Reading text:
--- Start ---
The total coating thickness may be as low as 250 μm, but it can be substantially greater. Of this thickness, 150 to 200 μm is usually platinum or a platinum group metal, although this could be varied significantly depending on the specific service requirements.

Testing the Coatings

The A.C.T. coating system was designed to enhance the surface properties of substrates with inherently good mechanical properties and/or thermal stabilities at high temperatures. Considerable laboratory testing of such coatings was undertaken before the work was extended to include field trials of protected nickel-chromium alloys. This work was performed in fore-hearths of major glass container companies in the U.K. and in Australia. With typical molten glass temperatures of between 1100 and 1200°C, substrate protection was achieved for up to the maximum test time of 4500 hours, Figure 5.

Fig. 5

The working end of a platinum A.C.T. coated trilevel thermocouple assembly after 2800 hours of forehearth service at 1200°C

The working end of a platinum A.C.T.™ coated trilevel thermocouple assembly after 2800 hours of forehearth service at 1200°C

It was recognised that this technology was limited by the strength of the substrate material at high temperatures, which in the case of nickel-chromium alloys imposed an upper temperature limit of 1200 to 1250°C. This temperature maximum would limit the applications of the coated materials to only a fraction of their potential uses in the glass industry. Attention was therefore transferred to the development of protection for higher temperature substrates, namely the refractory ceramics.

A.C.T. Coatings on Ceramics

The technology developed to provide protective coatings for nickel based alloys was extended further to allow its application to some of the many varieties of refractory ceramic substrates (7). Mullite tubes, closed at one end, were used as substrates in the first trials, which were performed at temperatures up to 1350°C. During this phase of laboratory testing the thickness of the platinum in the protective coating system was between 150 and 400 µm. Failure of the alumina crucibles used to contain the molten glass limited the duration of tests to about 500 hours at 1200°C, and to 100 hours at 1350°C.
--- End ---
Available data:
--- Start ---
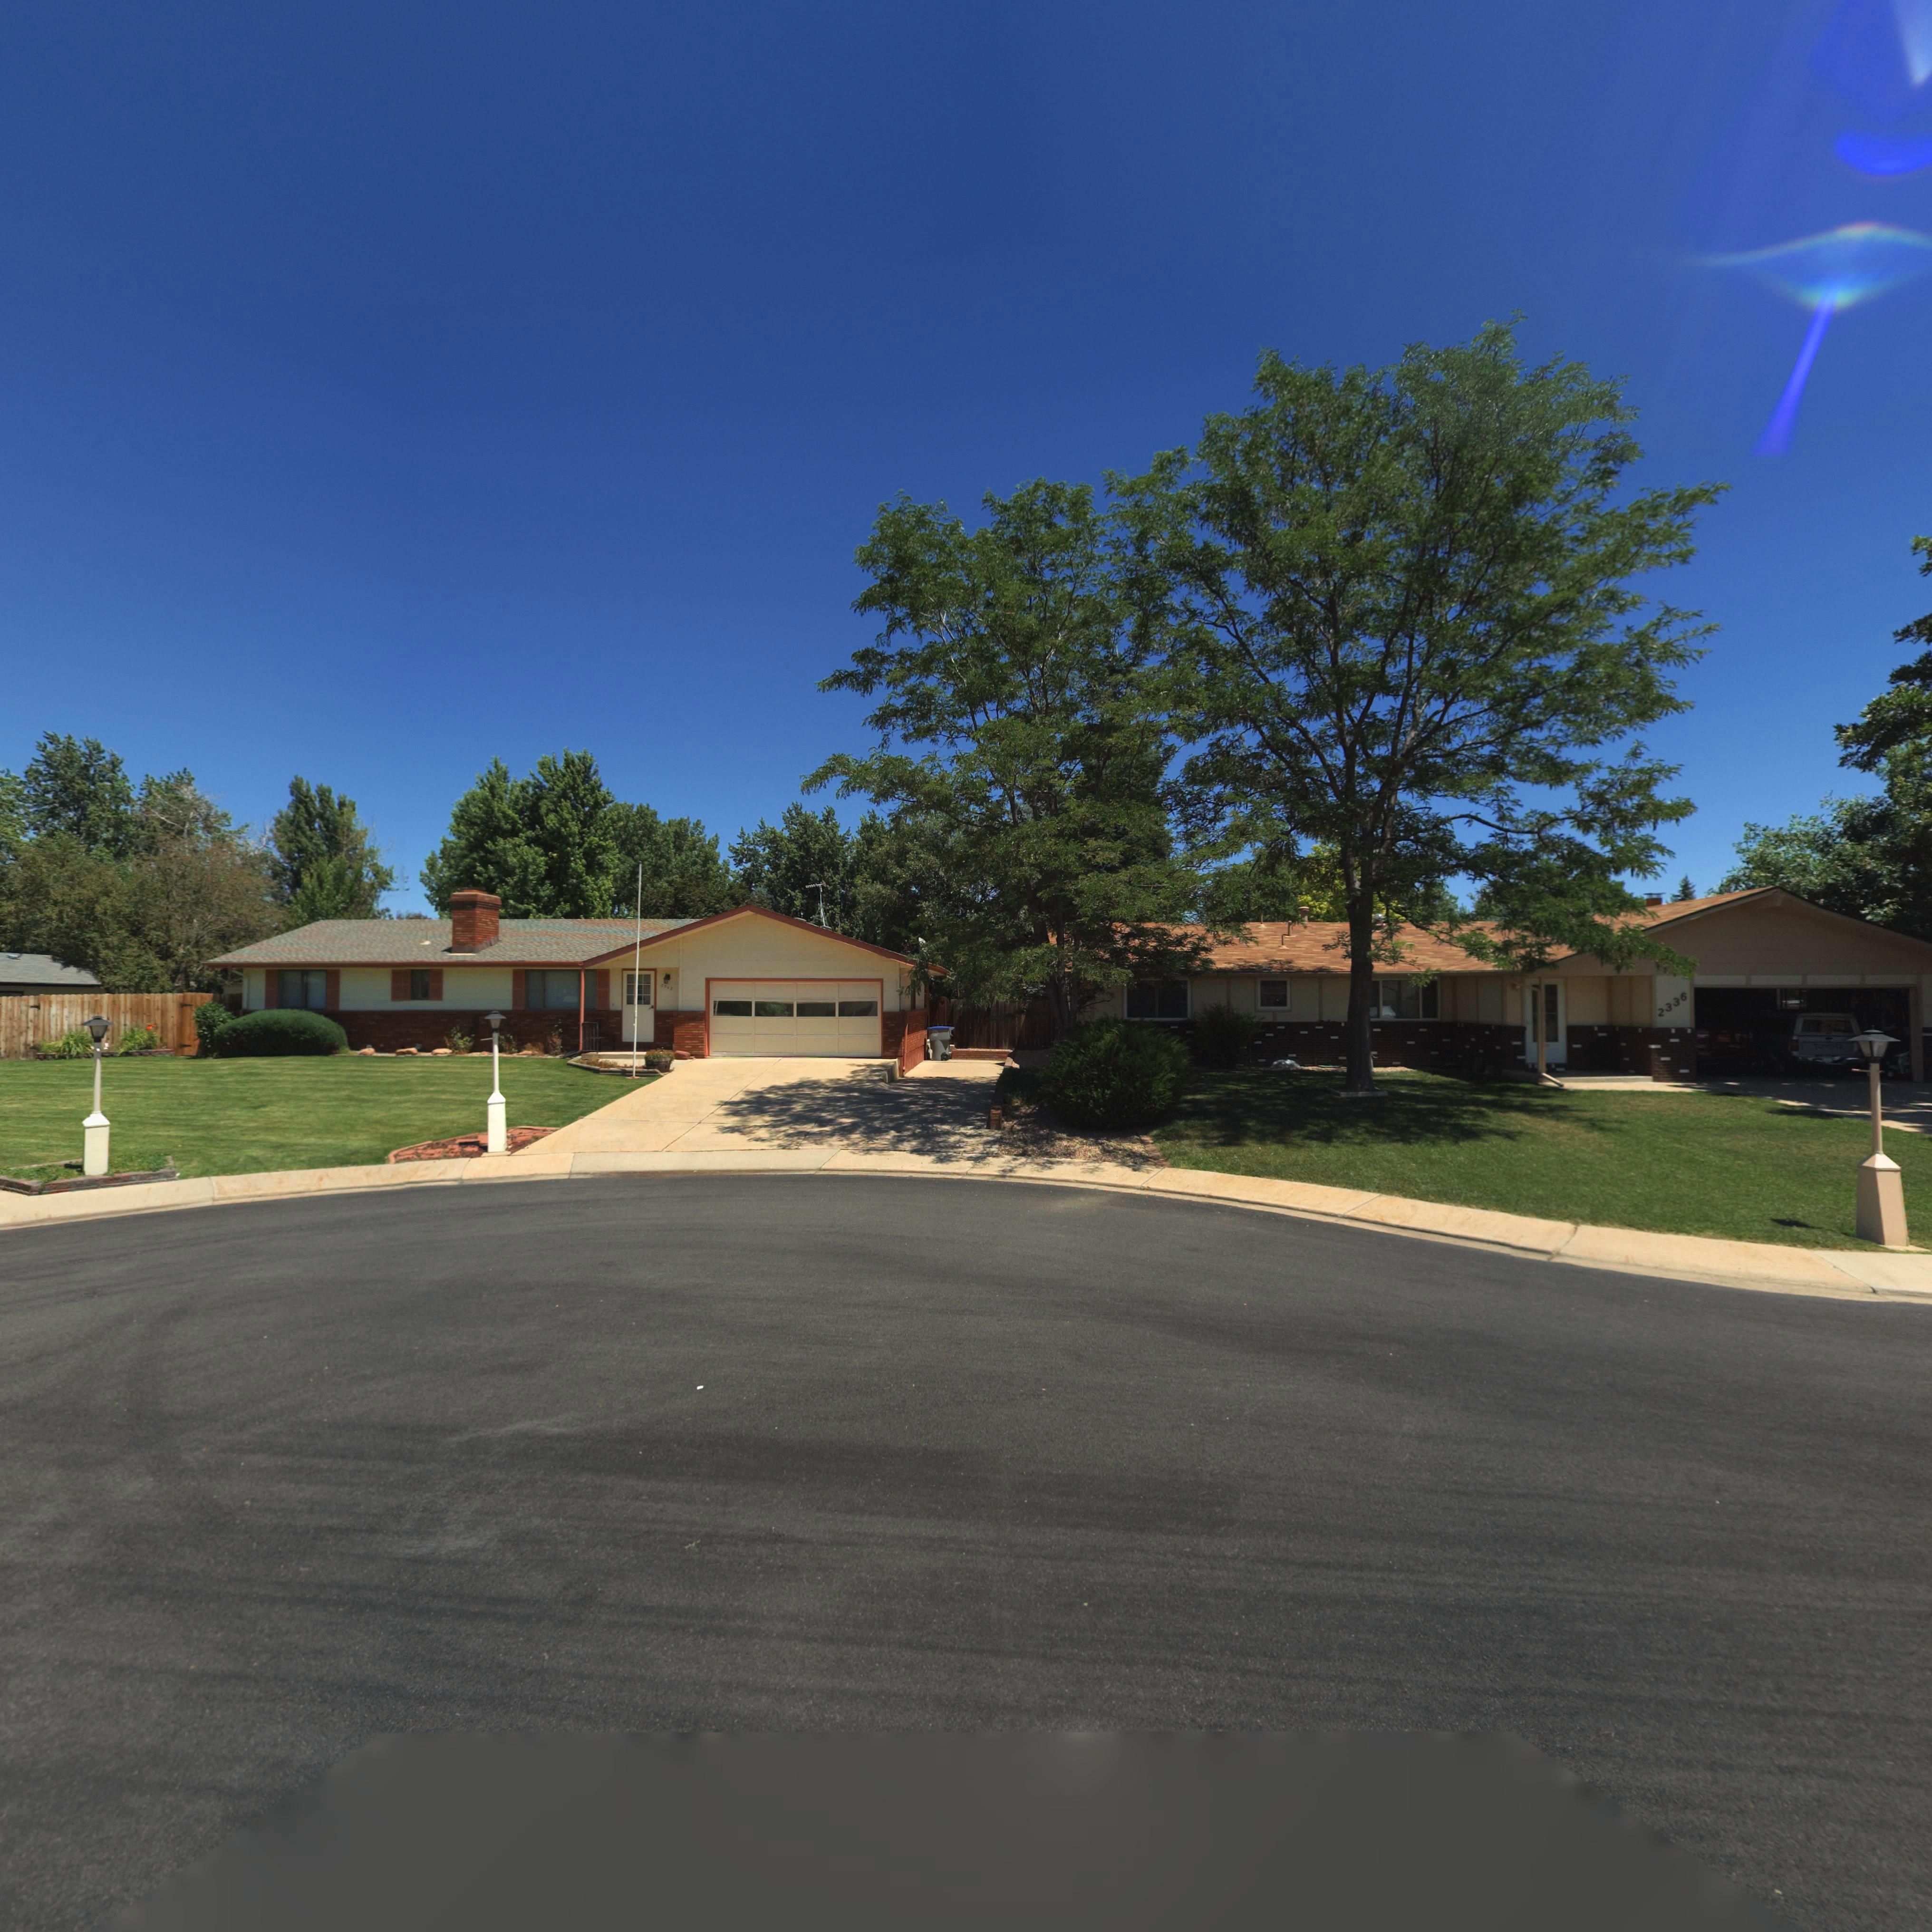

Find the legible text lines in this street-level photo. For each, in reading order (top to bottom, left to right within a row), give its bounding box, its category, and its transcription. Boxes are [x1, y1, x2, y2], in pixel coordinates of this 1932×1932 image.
--- End ---
Exercise requirements:
1. From the passage on A.C.T. coatings, set down the text between "The working end of a platinum A.C.T. coated" and "the refractory ceramics.", inclusive, with no changes.
2. In the passage on A.C.T. coatings, recast the paragraph beginning "The technology developed to provide protective coatings" as a short bulleted list that keeps its main facts.
3. Using the passage on A.C.T. coatings, answer each question briefly:
(a) What were the typical molten glass temperatures in the forehearth field trials?
(b) What upper temperature limit did nickel-chromium alloy substrates impose?
(c) What substrates were used in the first trials on ceramics?

Written answers:
1.
The working end of a platinum A.C.T. coated trilevel thermocouple assembly after 2800 hours of forehearth service at 1200°C

The working end of a platinum A.C.T.™ coated trilevel thermocouple assembly after 2800 hours of forehearth service at 1200°C

It was recognised that this technology was limited by the strength of the substrate material at high temperatures, which in the case of nickel-chromium alloys imposed an upper temperature limit of 1200 to 1250°C. This temperature maximum would limit the applications of the coated materials to only a fraction of their potential uses in the glass industry. Attention was therefore transferred to the development of protection for higher temperature substrates, namely the refractory ceramics.

2.
- The coating technology developed for nickel-based alloys was extended to some varieties of refractory ceramic substrates.
- The first trials used mullite tubes, closed at one end, at temperatures up to 1350°C.
- During this laboratory testing, the platinum in the protective coating was 150 to 400 µm thick.
- The alumina crucibles that held the molten glass failed, which limited tests to about 500 hours at 1200°C and 100 hours at 1350°C.

3.
(a) Between 1100 and 1200°C.
(b) 1200 to 1250°C.
(c) Mullite tubes, closed at one end.